In deze zaak, die voorligt bij het Gerechtshof 's-Hertogenbosch, betreft het een hoger beroep van de vader tegen een beschikking van de rechtbank Limburg, waarin de ondertoezichtstelling van zijn kinderen is verlengd en de machtiging tot uithuisplaatsing is gegeven. De vader, vertegenwoordigd door advocaat mr. J.H.M. Verstraten, verzoekt de beschikking te vernietigen en de GI niet-ontvankelijk te verklaren in haar verzoek tot verlenging van de uithuisplaatsing. De GI, Stichting Bureau Jeugdzorg Limburg, verzet zich tegen het hoger beroep en vraagt om bekrachtiging van de beschikking.

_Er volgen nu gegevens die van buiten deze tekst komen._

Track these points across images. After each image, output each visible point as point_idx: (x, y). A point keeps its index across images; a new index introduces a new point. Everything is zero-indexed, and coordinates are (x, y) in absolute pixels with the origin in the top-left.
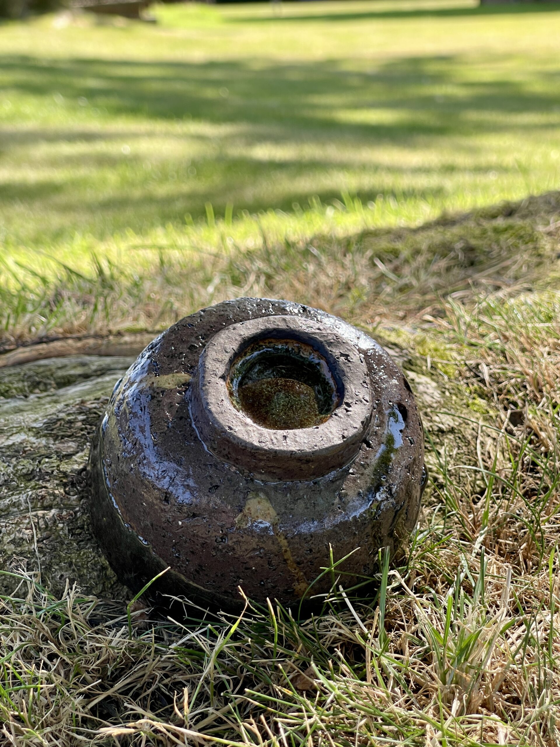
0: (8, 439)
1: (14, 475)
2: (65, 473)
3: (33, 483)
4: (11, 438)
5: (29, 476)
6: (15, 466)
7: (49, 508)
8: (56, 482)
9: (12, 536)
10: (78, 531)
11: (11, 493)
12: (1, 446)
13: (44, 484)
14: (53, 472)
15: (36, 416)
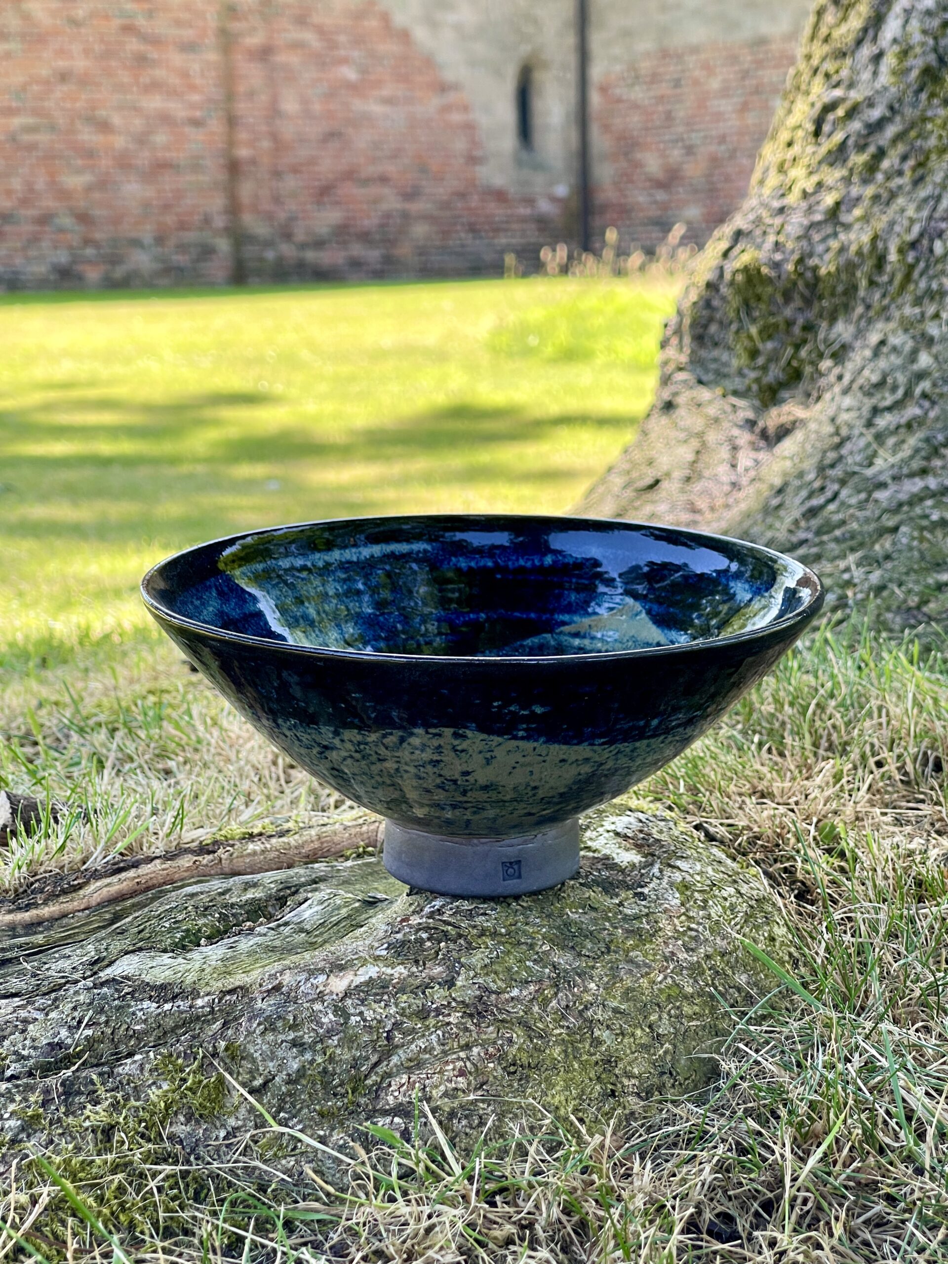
0: (355, 975)
1: (402, 1015)
2: (463, 1002)
3: (431, 1021)
4: (359, 973)
5: (423, 1014)
6: (396, 1005)
7: (469, 1047)
9: (442, 1088)
10: (512, 1069)
12: (354, 984)
13: (447, 1019)
14: (449, 1003)
15: (367, 942)
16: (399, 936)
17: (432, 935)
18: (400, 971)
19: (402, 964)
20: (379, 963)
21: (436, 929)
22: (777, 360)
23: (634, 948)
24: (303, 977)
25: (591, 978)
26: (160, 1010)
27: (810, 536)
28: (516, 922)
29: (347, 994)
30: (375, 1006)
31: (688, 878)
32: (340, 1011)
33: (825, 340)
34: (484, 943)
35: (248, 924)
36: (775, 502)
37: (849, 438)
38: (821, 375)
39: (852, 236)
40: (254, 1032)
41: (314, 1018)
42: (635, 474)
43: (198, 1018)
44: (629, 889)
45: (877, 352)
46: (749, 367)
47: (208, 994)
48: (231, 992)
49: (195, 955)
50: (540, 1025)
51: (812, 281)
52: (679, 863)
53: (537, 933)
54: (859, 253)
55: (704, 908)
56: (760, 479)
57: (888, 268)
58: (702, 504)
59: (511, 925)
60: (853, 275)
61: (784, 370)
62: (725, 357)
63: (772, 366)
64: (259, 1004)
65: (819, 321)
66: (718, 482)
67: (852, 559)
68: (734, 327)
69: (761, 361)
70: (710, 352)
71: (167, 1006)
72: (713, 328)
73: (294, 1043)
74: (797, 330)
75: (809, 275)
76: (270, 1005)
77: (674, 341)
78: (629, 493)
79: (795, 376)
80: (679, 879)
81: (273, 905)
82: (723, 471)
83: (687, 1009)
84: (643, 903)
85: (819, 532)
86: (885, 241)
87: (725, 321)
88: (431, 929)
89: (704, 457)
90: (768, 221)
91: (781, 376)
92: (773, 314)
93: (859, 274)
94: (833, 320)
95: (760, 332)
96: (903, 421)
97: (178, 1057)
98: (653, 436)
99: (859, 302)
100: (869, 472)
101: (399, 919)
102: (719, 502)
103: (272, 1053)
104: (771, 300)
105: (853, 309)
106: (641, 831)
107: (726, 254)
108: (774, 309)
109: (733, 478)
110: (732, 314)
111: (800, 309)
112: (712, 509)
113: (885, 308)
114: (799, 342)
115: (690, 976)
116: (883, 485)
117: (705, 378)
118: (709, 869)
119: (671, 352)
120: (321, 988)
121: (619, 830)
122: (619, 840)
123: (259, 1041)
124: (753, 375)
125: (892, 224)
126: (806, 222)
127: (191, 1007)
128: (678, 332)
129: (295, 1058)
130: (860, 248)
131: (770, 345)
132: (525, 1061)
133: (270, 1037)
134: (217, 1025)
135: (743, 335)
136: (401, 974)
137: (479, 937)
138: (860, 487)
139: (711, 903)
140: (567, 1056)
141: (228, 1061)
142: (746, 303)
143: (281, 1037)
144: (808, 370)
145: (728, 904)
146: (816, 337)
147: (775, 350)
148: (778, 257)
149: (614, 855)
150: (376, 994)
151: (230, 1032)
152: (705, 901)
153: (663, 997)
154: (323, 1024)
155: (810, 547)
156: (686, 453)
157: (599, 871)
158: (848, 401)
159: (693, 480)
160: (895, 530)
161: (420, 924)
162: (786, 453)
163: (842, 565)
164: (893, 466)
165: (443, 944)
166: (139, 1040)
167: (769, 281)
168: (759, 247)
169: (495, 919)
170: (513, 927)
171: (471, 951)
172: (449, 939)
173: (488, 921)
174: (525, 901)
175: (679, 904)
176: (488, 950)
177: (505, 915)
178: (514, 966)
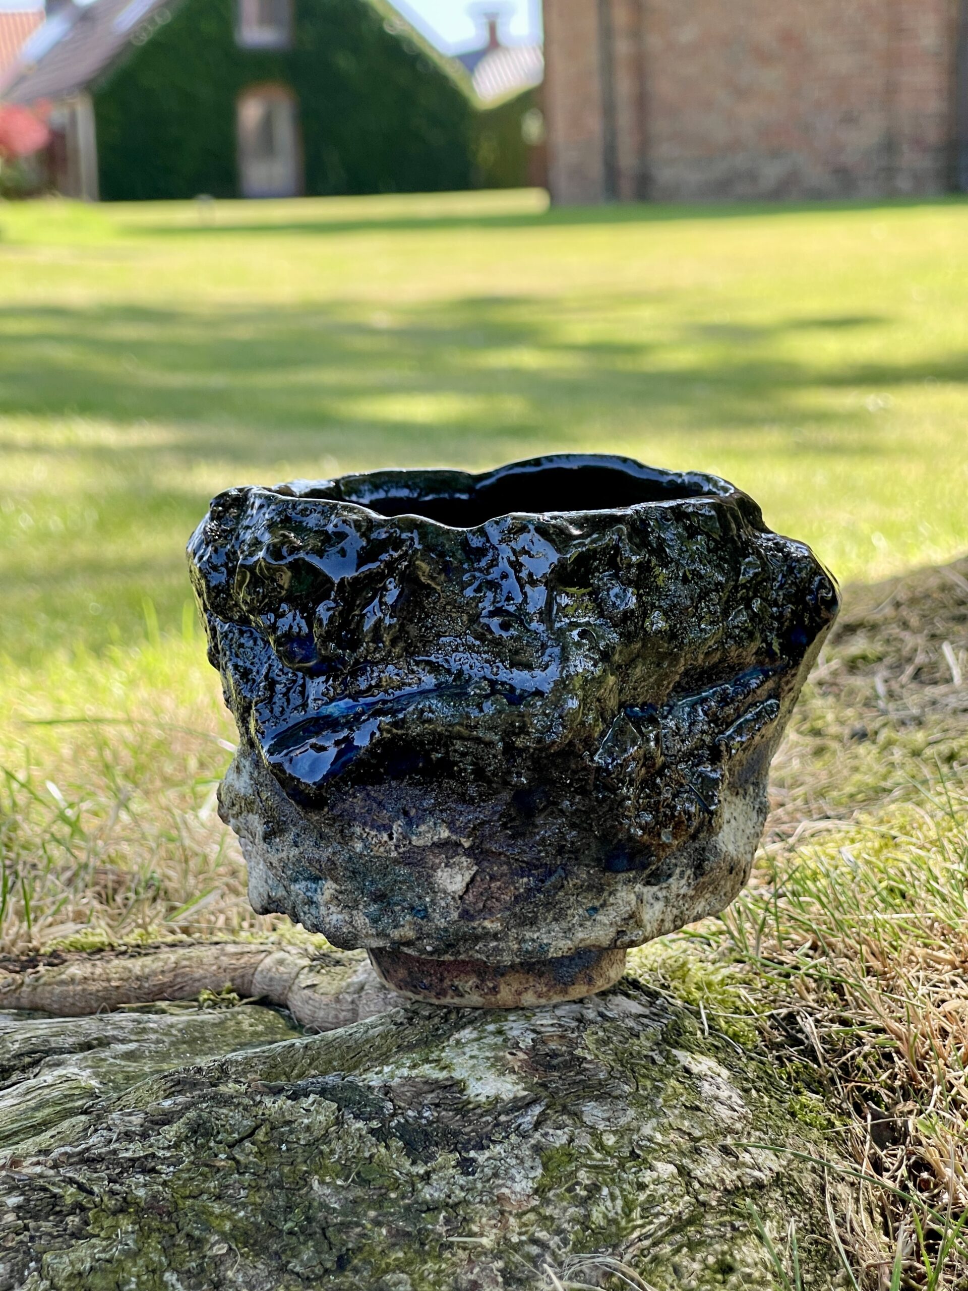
17: (28, 1200)
21: (45, 1189)
23: (400, 1267)
31: (585, 1140)
34: (116, 1227)
44: (456, 1149)
52: (588, 1108)
53: (228, 1217)
55: (583, 1202)
80: (565, 1140)
106: (562, 1037)
122: (503, 1051)
137: (114, 1213)
139: (605, 1191)
145: (642, 1197)
149: (471, 1081)
152: (594, 1189)
157: (422, 1108)
169: (165, 1184)
170: (189, 1202)
171: (73, 1242)
172: (58, 1213)
173: (145, 1185)
174: (247, 1153)
175: (530, 1191)
176: (104, 1243)
177: (185, 1176)
178: (133, 1279)
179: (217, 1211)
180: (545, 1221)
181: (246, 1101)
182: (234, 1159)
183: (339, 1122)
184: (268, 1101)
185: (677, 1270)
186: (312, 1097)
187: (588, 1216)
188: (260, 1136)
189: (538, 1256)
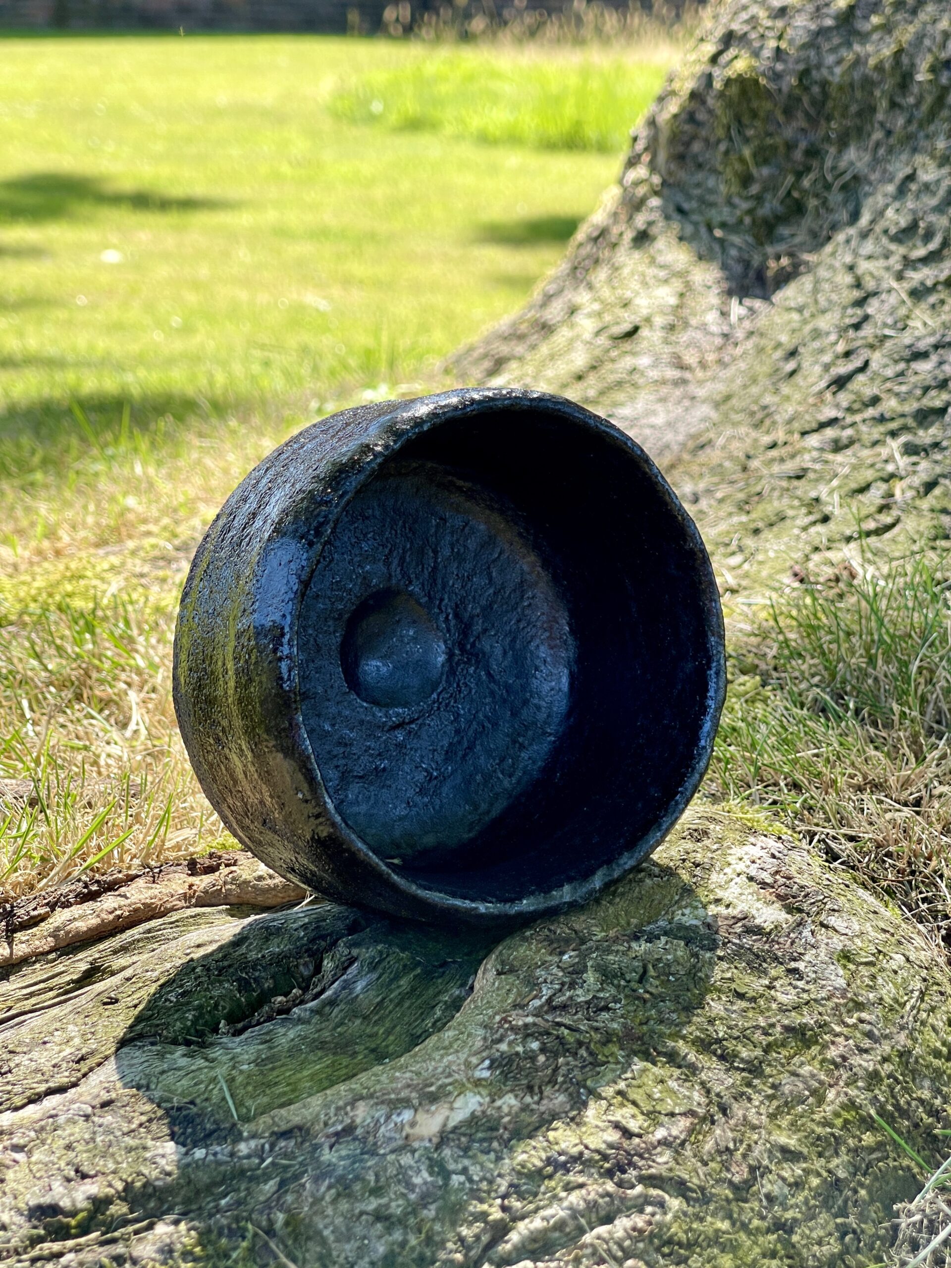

De mondelinge behandeling vond plaats op 26 oktober 2021, waarbij de vader, de GI en de pleegouders zijn gehoord. De moeder is niet verschenen, en de Raad voor de Kinderbescherming heeft aangegeven niet ter zitting te verschijnen. De vader stelt dat de kinderen in een neutraal pleeggezin geplaatst moeten worden, omdat de huidige situatie in het pleeggezin van zijn broer spanningen met zich meebrengt. De GI en de pleegouders wijzen erop dat de kinderen zich goed ontwikkelen in het huidige pleeggezin en dat een overplaatsing schadelijk zou zijn voor hun emotionele ontwikkeling.
Het hof oordeelt dat de vader niet-ontvankelijk is in zijn verzoek met betrekking tot de minderjarige voor wie hij geen gezag heeft, maar bekrachtigt de beschikking van de rechtbank voor de andere minderjarige. Het hof benadrukt dat de belangen van de kinderen voorop staan en dat de huidige situatie, ondanks de spanningen, het beste is voor hun ontwikkeling. Het hof roept alle betrokkenen op om samen te werken aan verbetering van de onderlinge verhoudingen en de hulpverlening.